The trail is wheelchair-accessible, but still very steep, and the air is thin – be prepared to be exhausted. The short hike offers a few breathtaking views of the Grand Canyon. The parking area around the lodge was maybe half full, so the paths around the lodge and Bright Angel Point were not crowded. Still you had to take turns taking pics at some of the more prominent viewpoints – but as stated before, taking pictures felt somewhat futile. Instead, we watched a condor circling in the upwinds across the canyon, and tried to bathe in the sensation of just being here.
At the lodge, Rangers were giving lectures – every 90 minutes or so, on various topics, from geology to the reintroduction of the condor; these are for free and really interesting. The lodge itself is located in a prime spot where you can pick a reclining chair and enjoy the gorgeous view without as much as scrambling over a stony trail – but to be honest, that’s part of the experience, of really being there, not just enjoying the view.
There are a few short trails right at the visitor center, perfect for the day trip; and some very tough ones down the canyon, which may well take several days. The national park rules apply – for longer trips you need a permit, to make sure someone is aware where you are – and to conserve the nature by keeping out too many people.

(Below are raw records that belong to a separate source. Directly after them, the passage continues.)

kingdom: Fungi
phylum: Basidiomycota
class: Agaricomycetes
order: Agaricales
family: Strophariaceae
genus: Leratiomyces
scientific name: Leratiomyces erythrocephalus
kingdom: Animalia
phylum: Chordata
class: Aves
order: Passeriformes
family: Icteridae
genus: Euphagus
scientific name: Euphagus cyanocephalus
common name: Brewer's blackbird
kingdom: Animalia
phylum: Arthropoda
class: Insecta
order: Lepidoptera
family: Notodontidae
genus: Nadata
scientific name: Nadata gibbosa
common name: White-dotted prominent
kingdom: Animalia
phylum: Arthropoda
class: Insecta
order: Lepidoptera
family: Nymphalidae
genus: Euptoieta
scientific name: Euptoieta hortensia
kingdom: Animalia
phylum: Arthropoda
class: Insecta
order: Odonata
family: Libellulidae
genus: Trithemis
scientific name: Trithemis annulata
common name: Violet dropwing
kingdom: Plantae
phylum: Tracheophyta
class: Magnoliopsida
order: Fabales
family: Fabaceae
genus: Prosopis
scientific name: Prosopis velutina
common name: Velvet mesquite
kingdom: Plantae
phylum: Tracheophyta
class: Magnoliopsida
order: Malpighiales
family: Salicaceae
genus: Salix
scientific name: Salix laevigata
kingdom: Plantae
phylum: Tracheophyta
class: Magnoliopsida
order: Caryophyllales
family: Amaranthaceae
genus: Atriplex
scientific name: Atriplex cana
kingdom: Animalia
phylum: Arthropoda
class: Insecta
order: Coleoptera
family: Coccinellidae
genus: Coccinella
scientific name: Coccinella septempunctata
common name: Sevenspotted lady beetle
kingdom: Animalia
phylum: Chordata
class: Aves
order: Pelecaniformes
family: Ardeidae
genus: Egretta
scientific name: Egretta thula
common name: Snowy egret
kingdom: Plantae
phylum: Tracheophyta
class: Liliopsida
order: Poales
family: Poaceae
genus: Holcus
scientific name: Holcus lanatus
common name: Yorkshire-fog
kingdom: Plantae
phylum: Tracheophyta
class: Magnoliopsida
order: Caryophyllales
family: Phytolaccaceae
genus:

In the late afternoon, after having enjoyed several of the view points, and a picnic with carrots and hummus we had brought from Vegas, we made our way back to our choice of lodging – the Jacob Lake Inn, at the intersection of US 89A and AZ 67, 44 miles up the road from the North Rim, a pretty convenient spot with a few log cabins and a campground. We didn’t bother taking a shower at our log cabin though – the shower was freezingly cold – but slipped under the blankets for a very, ahem, refreshing night.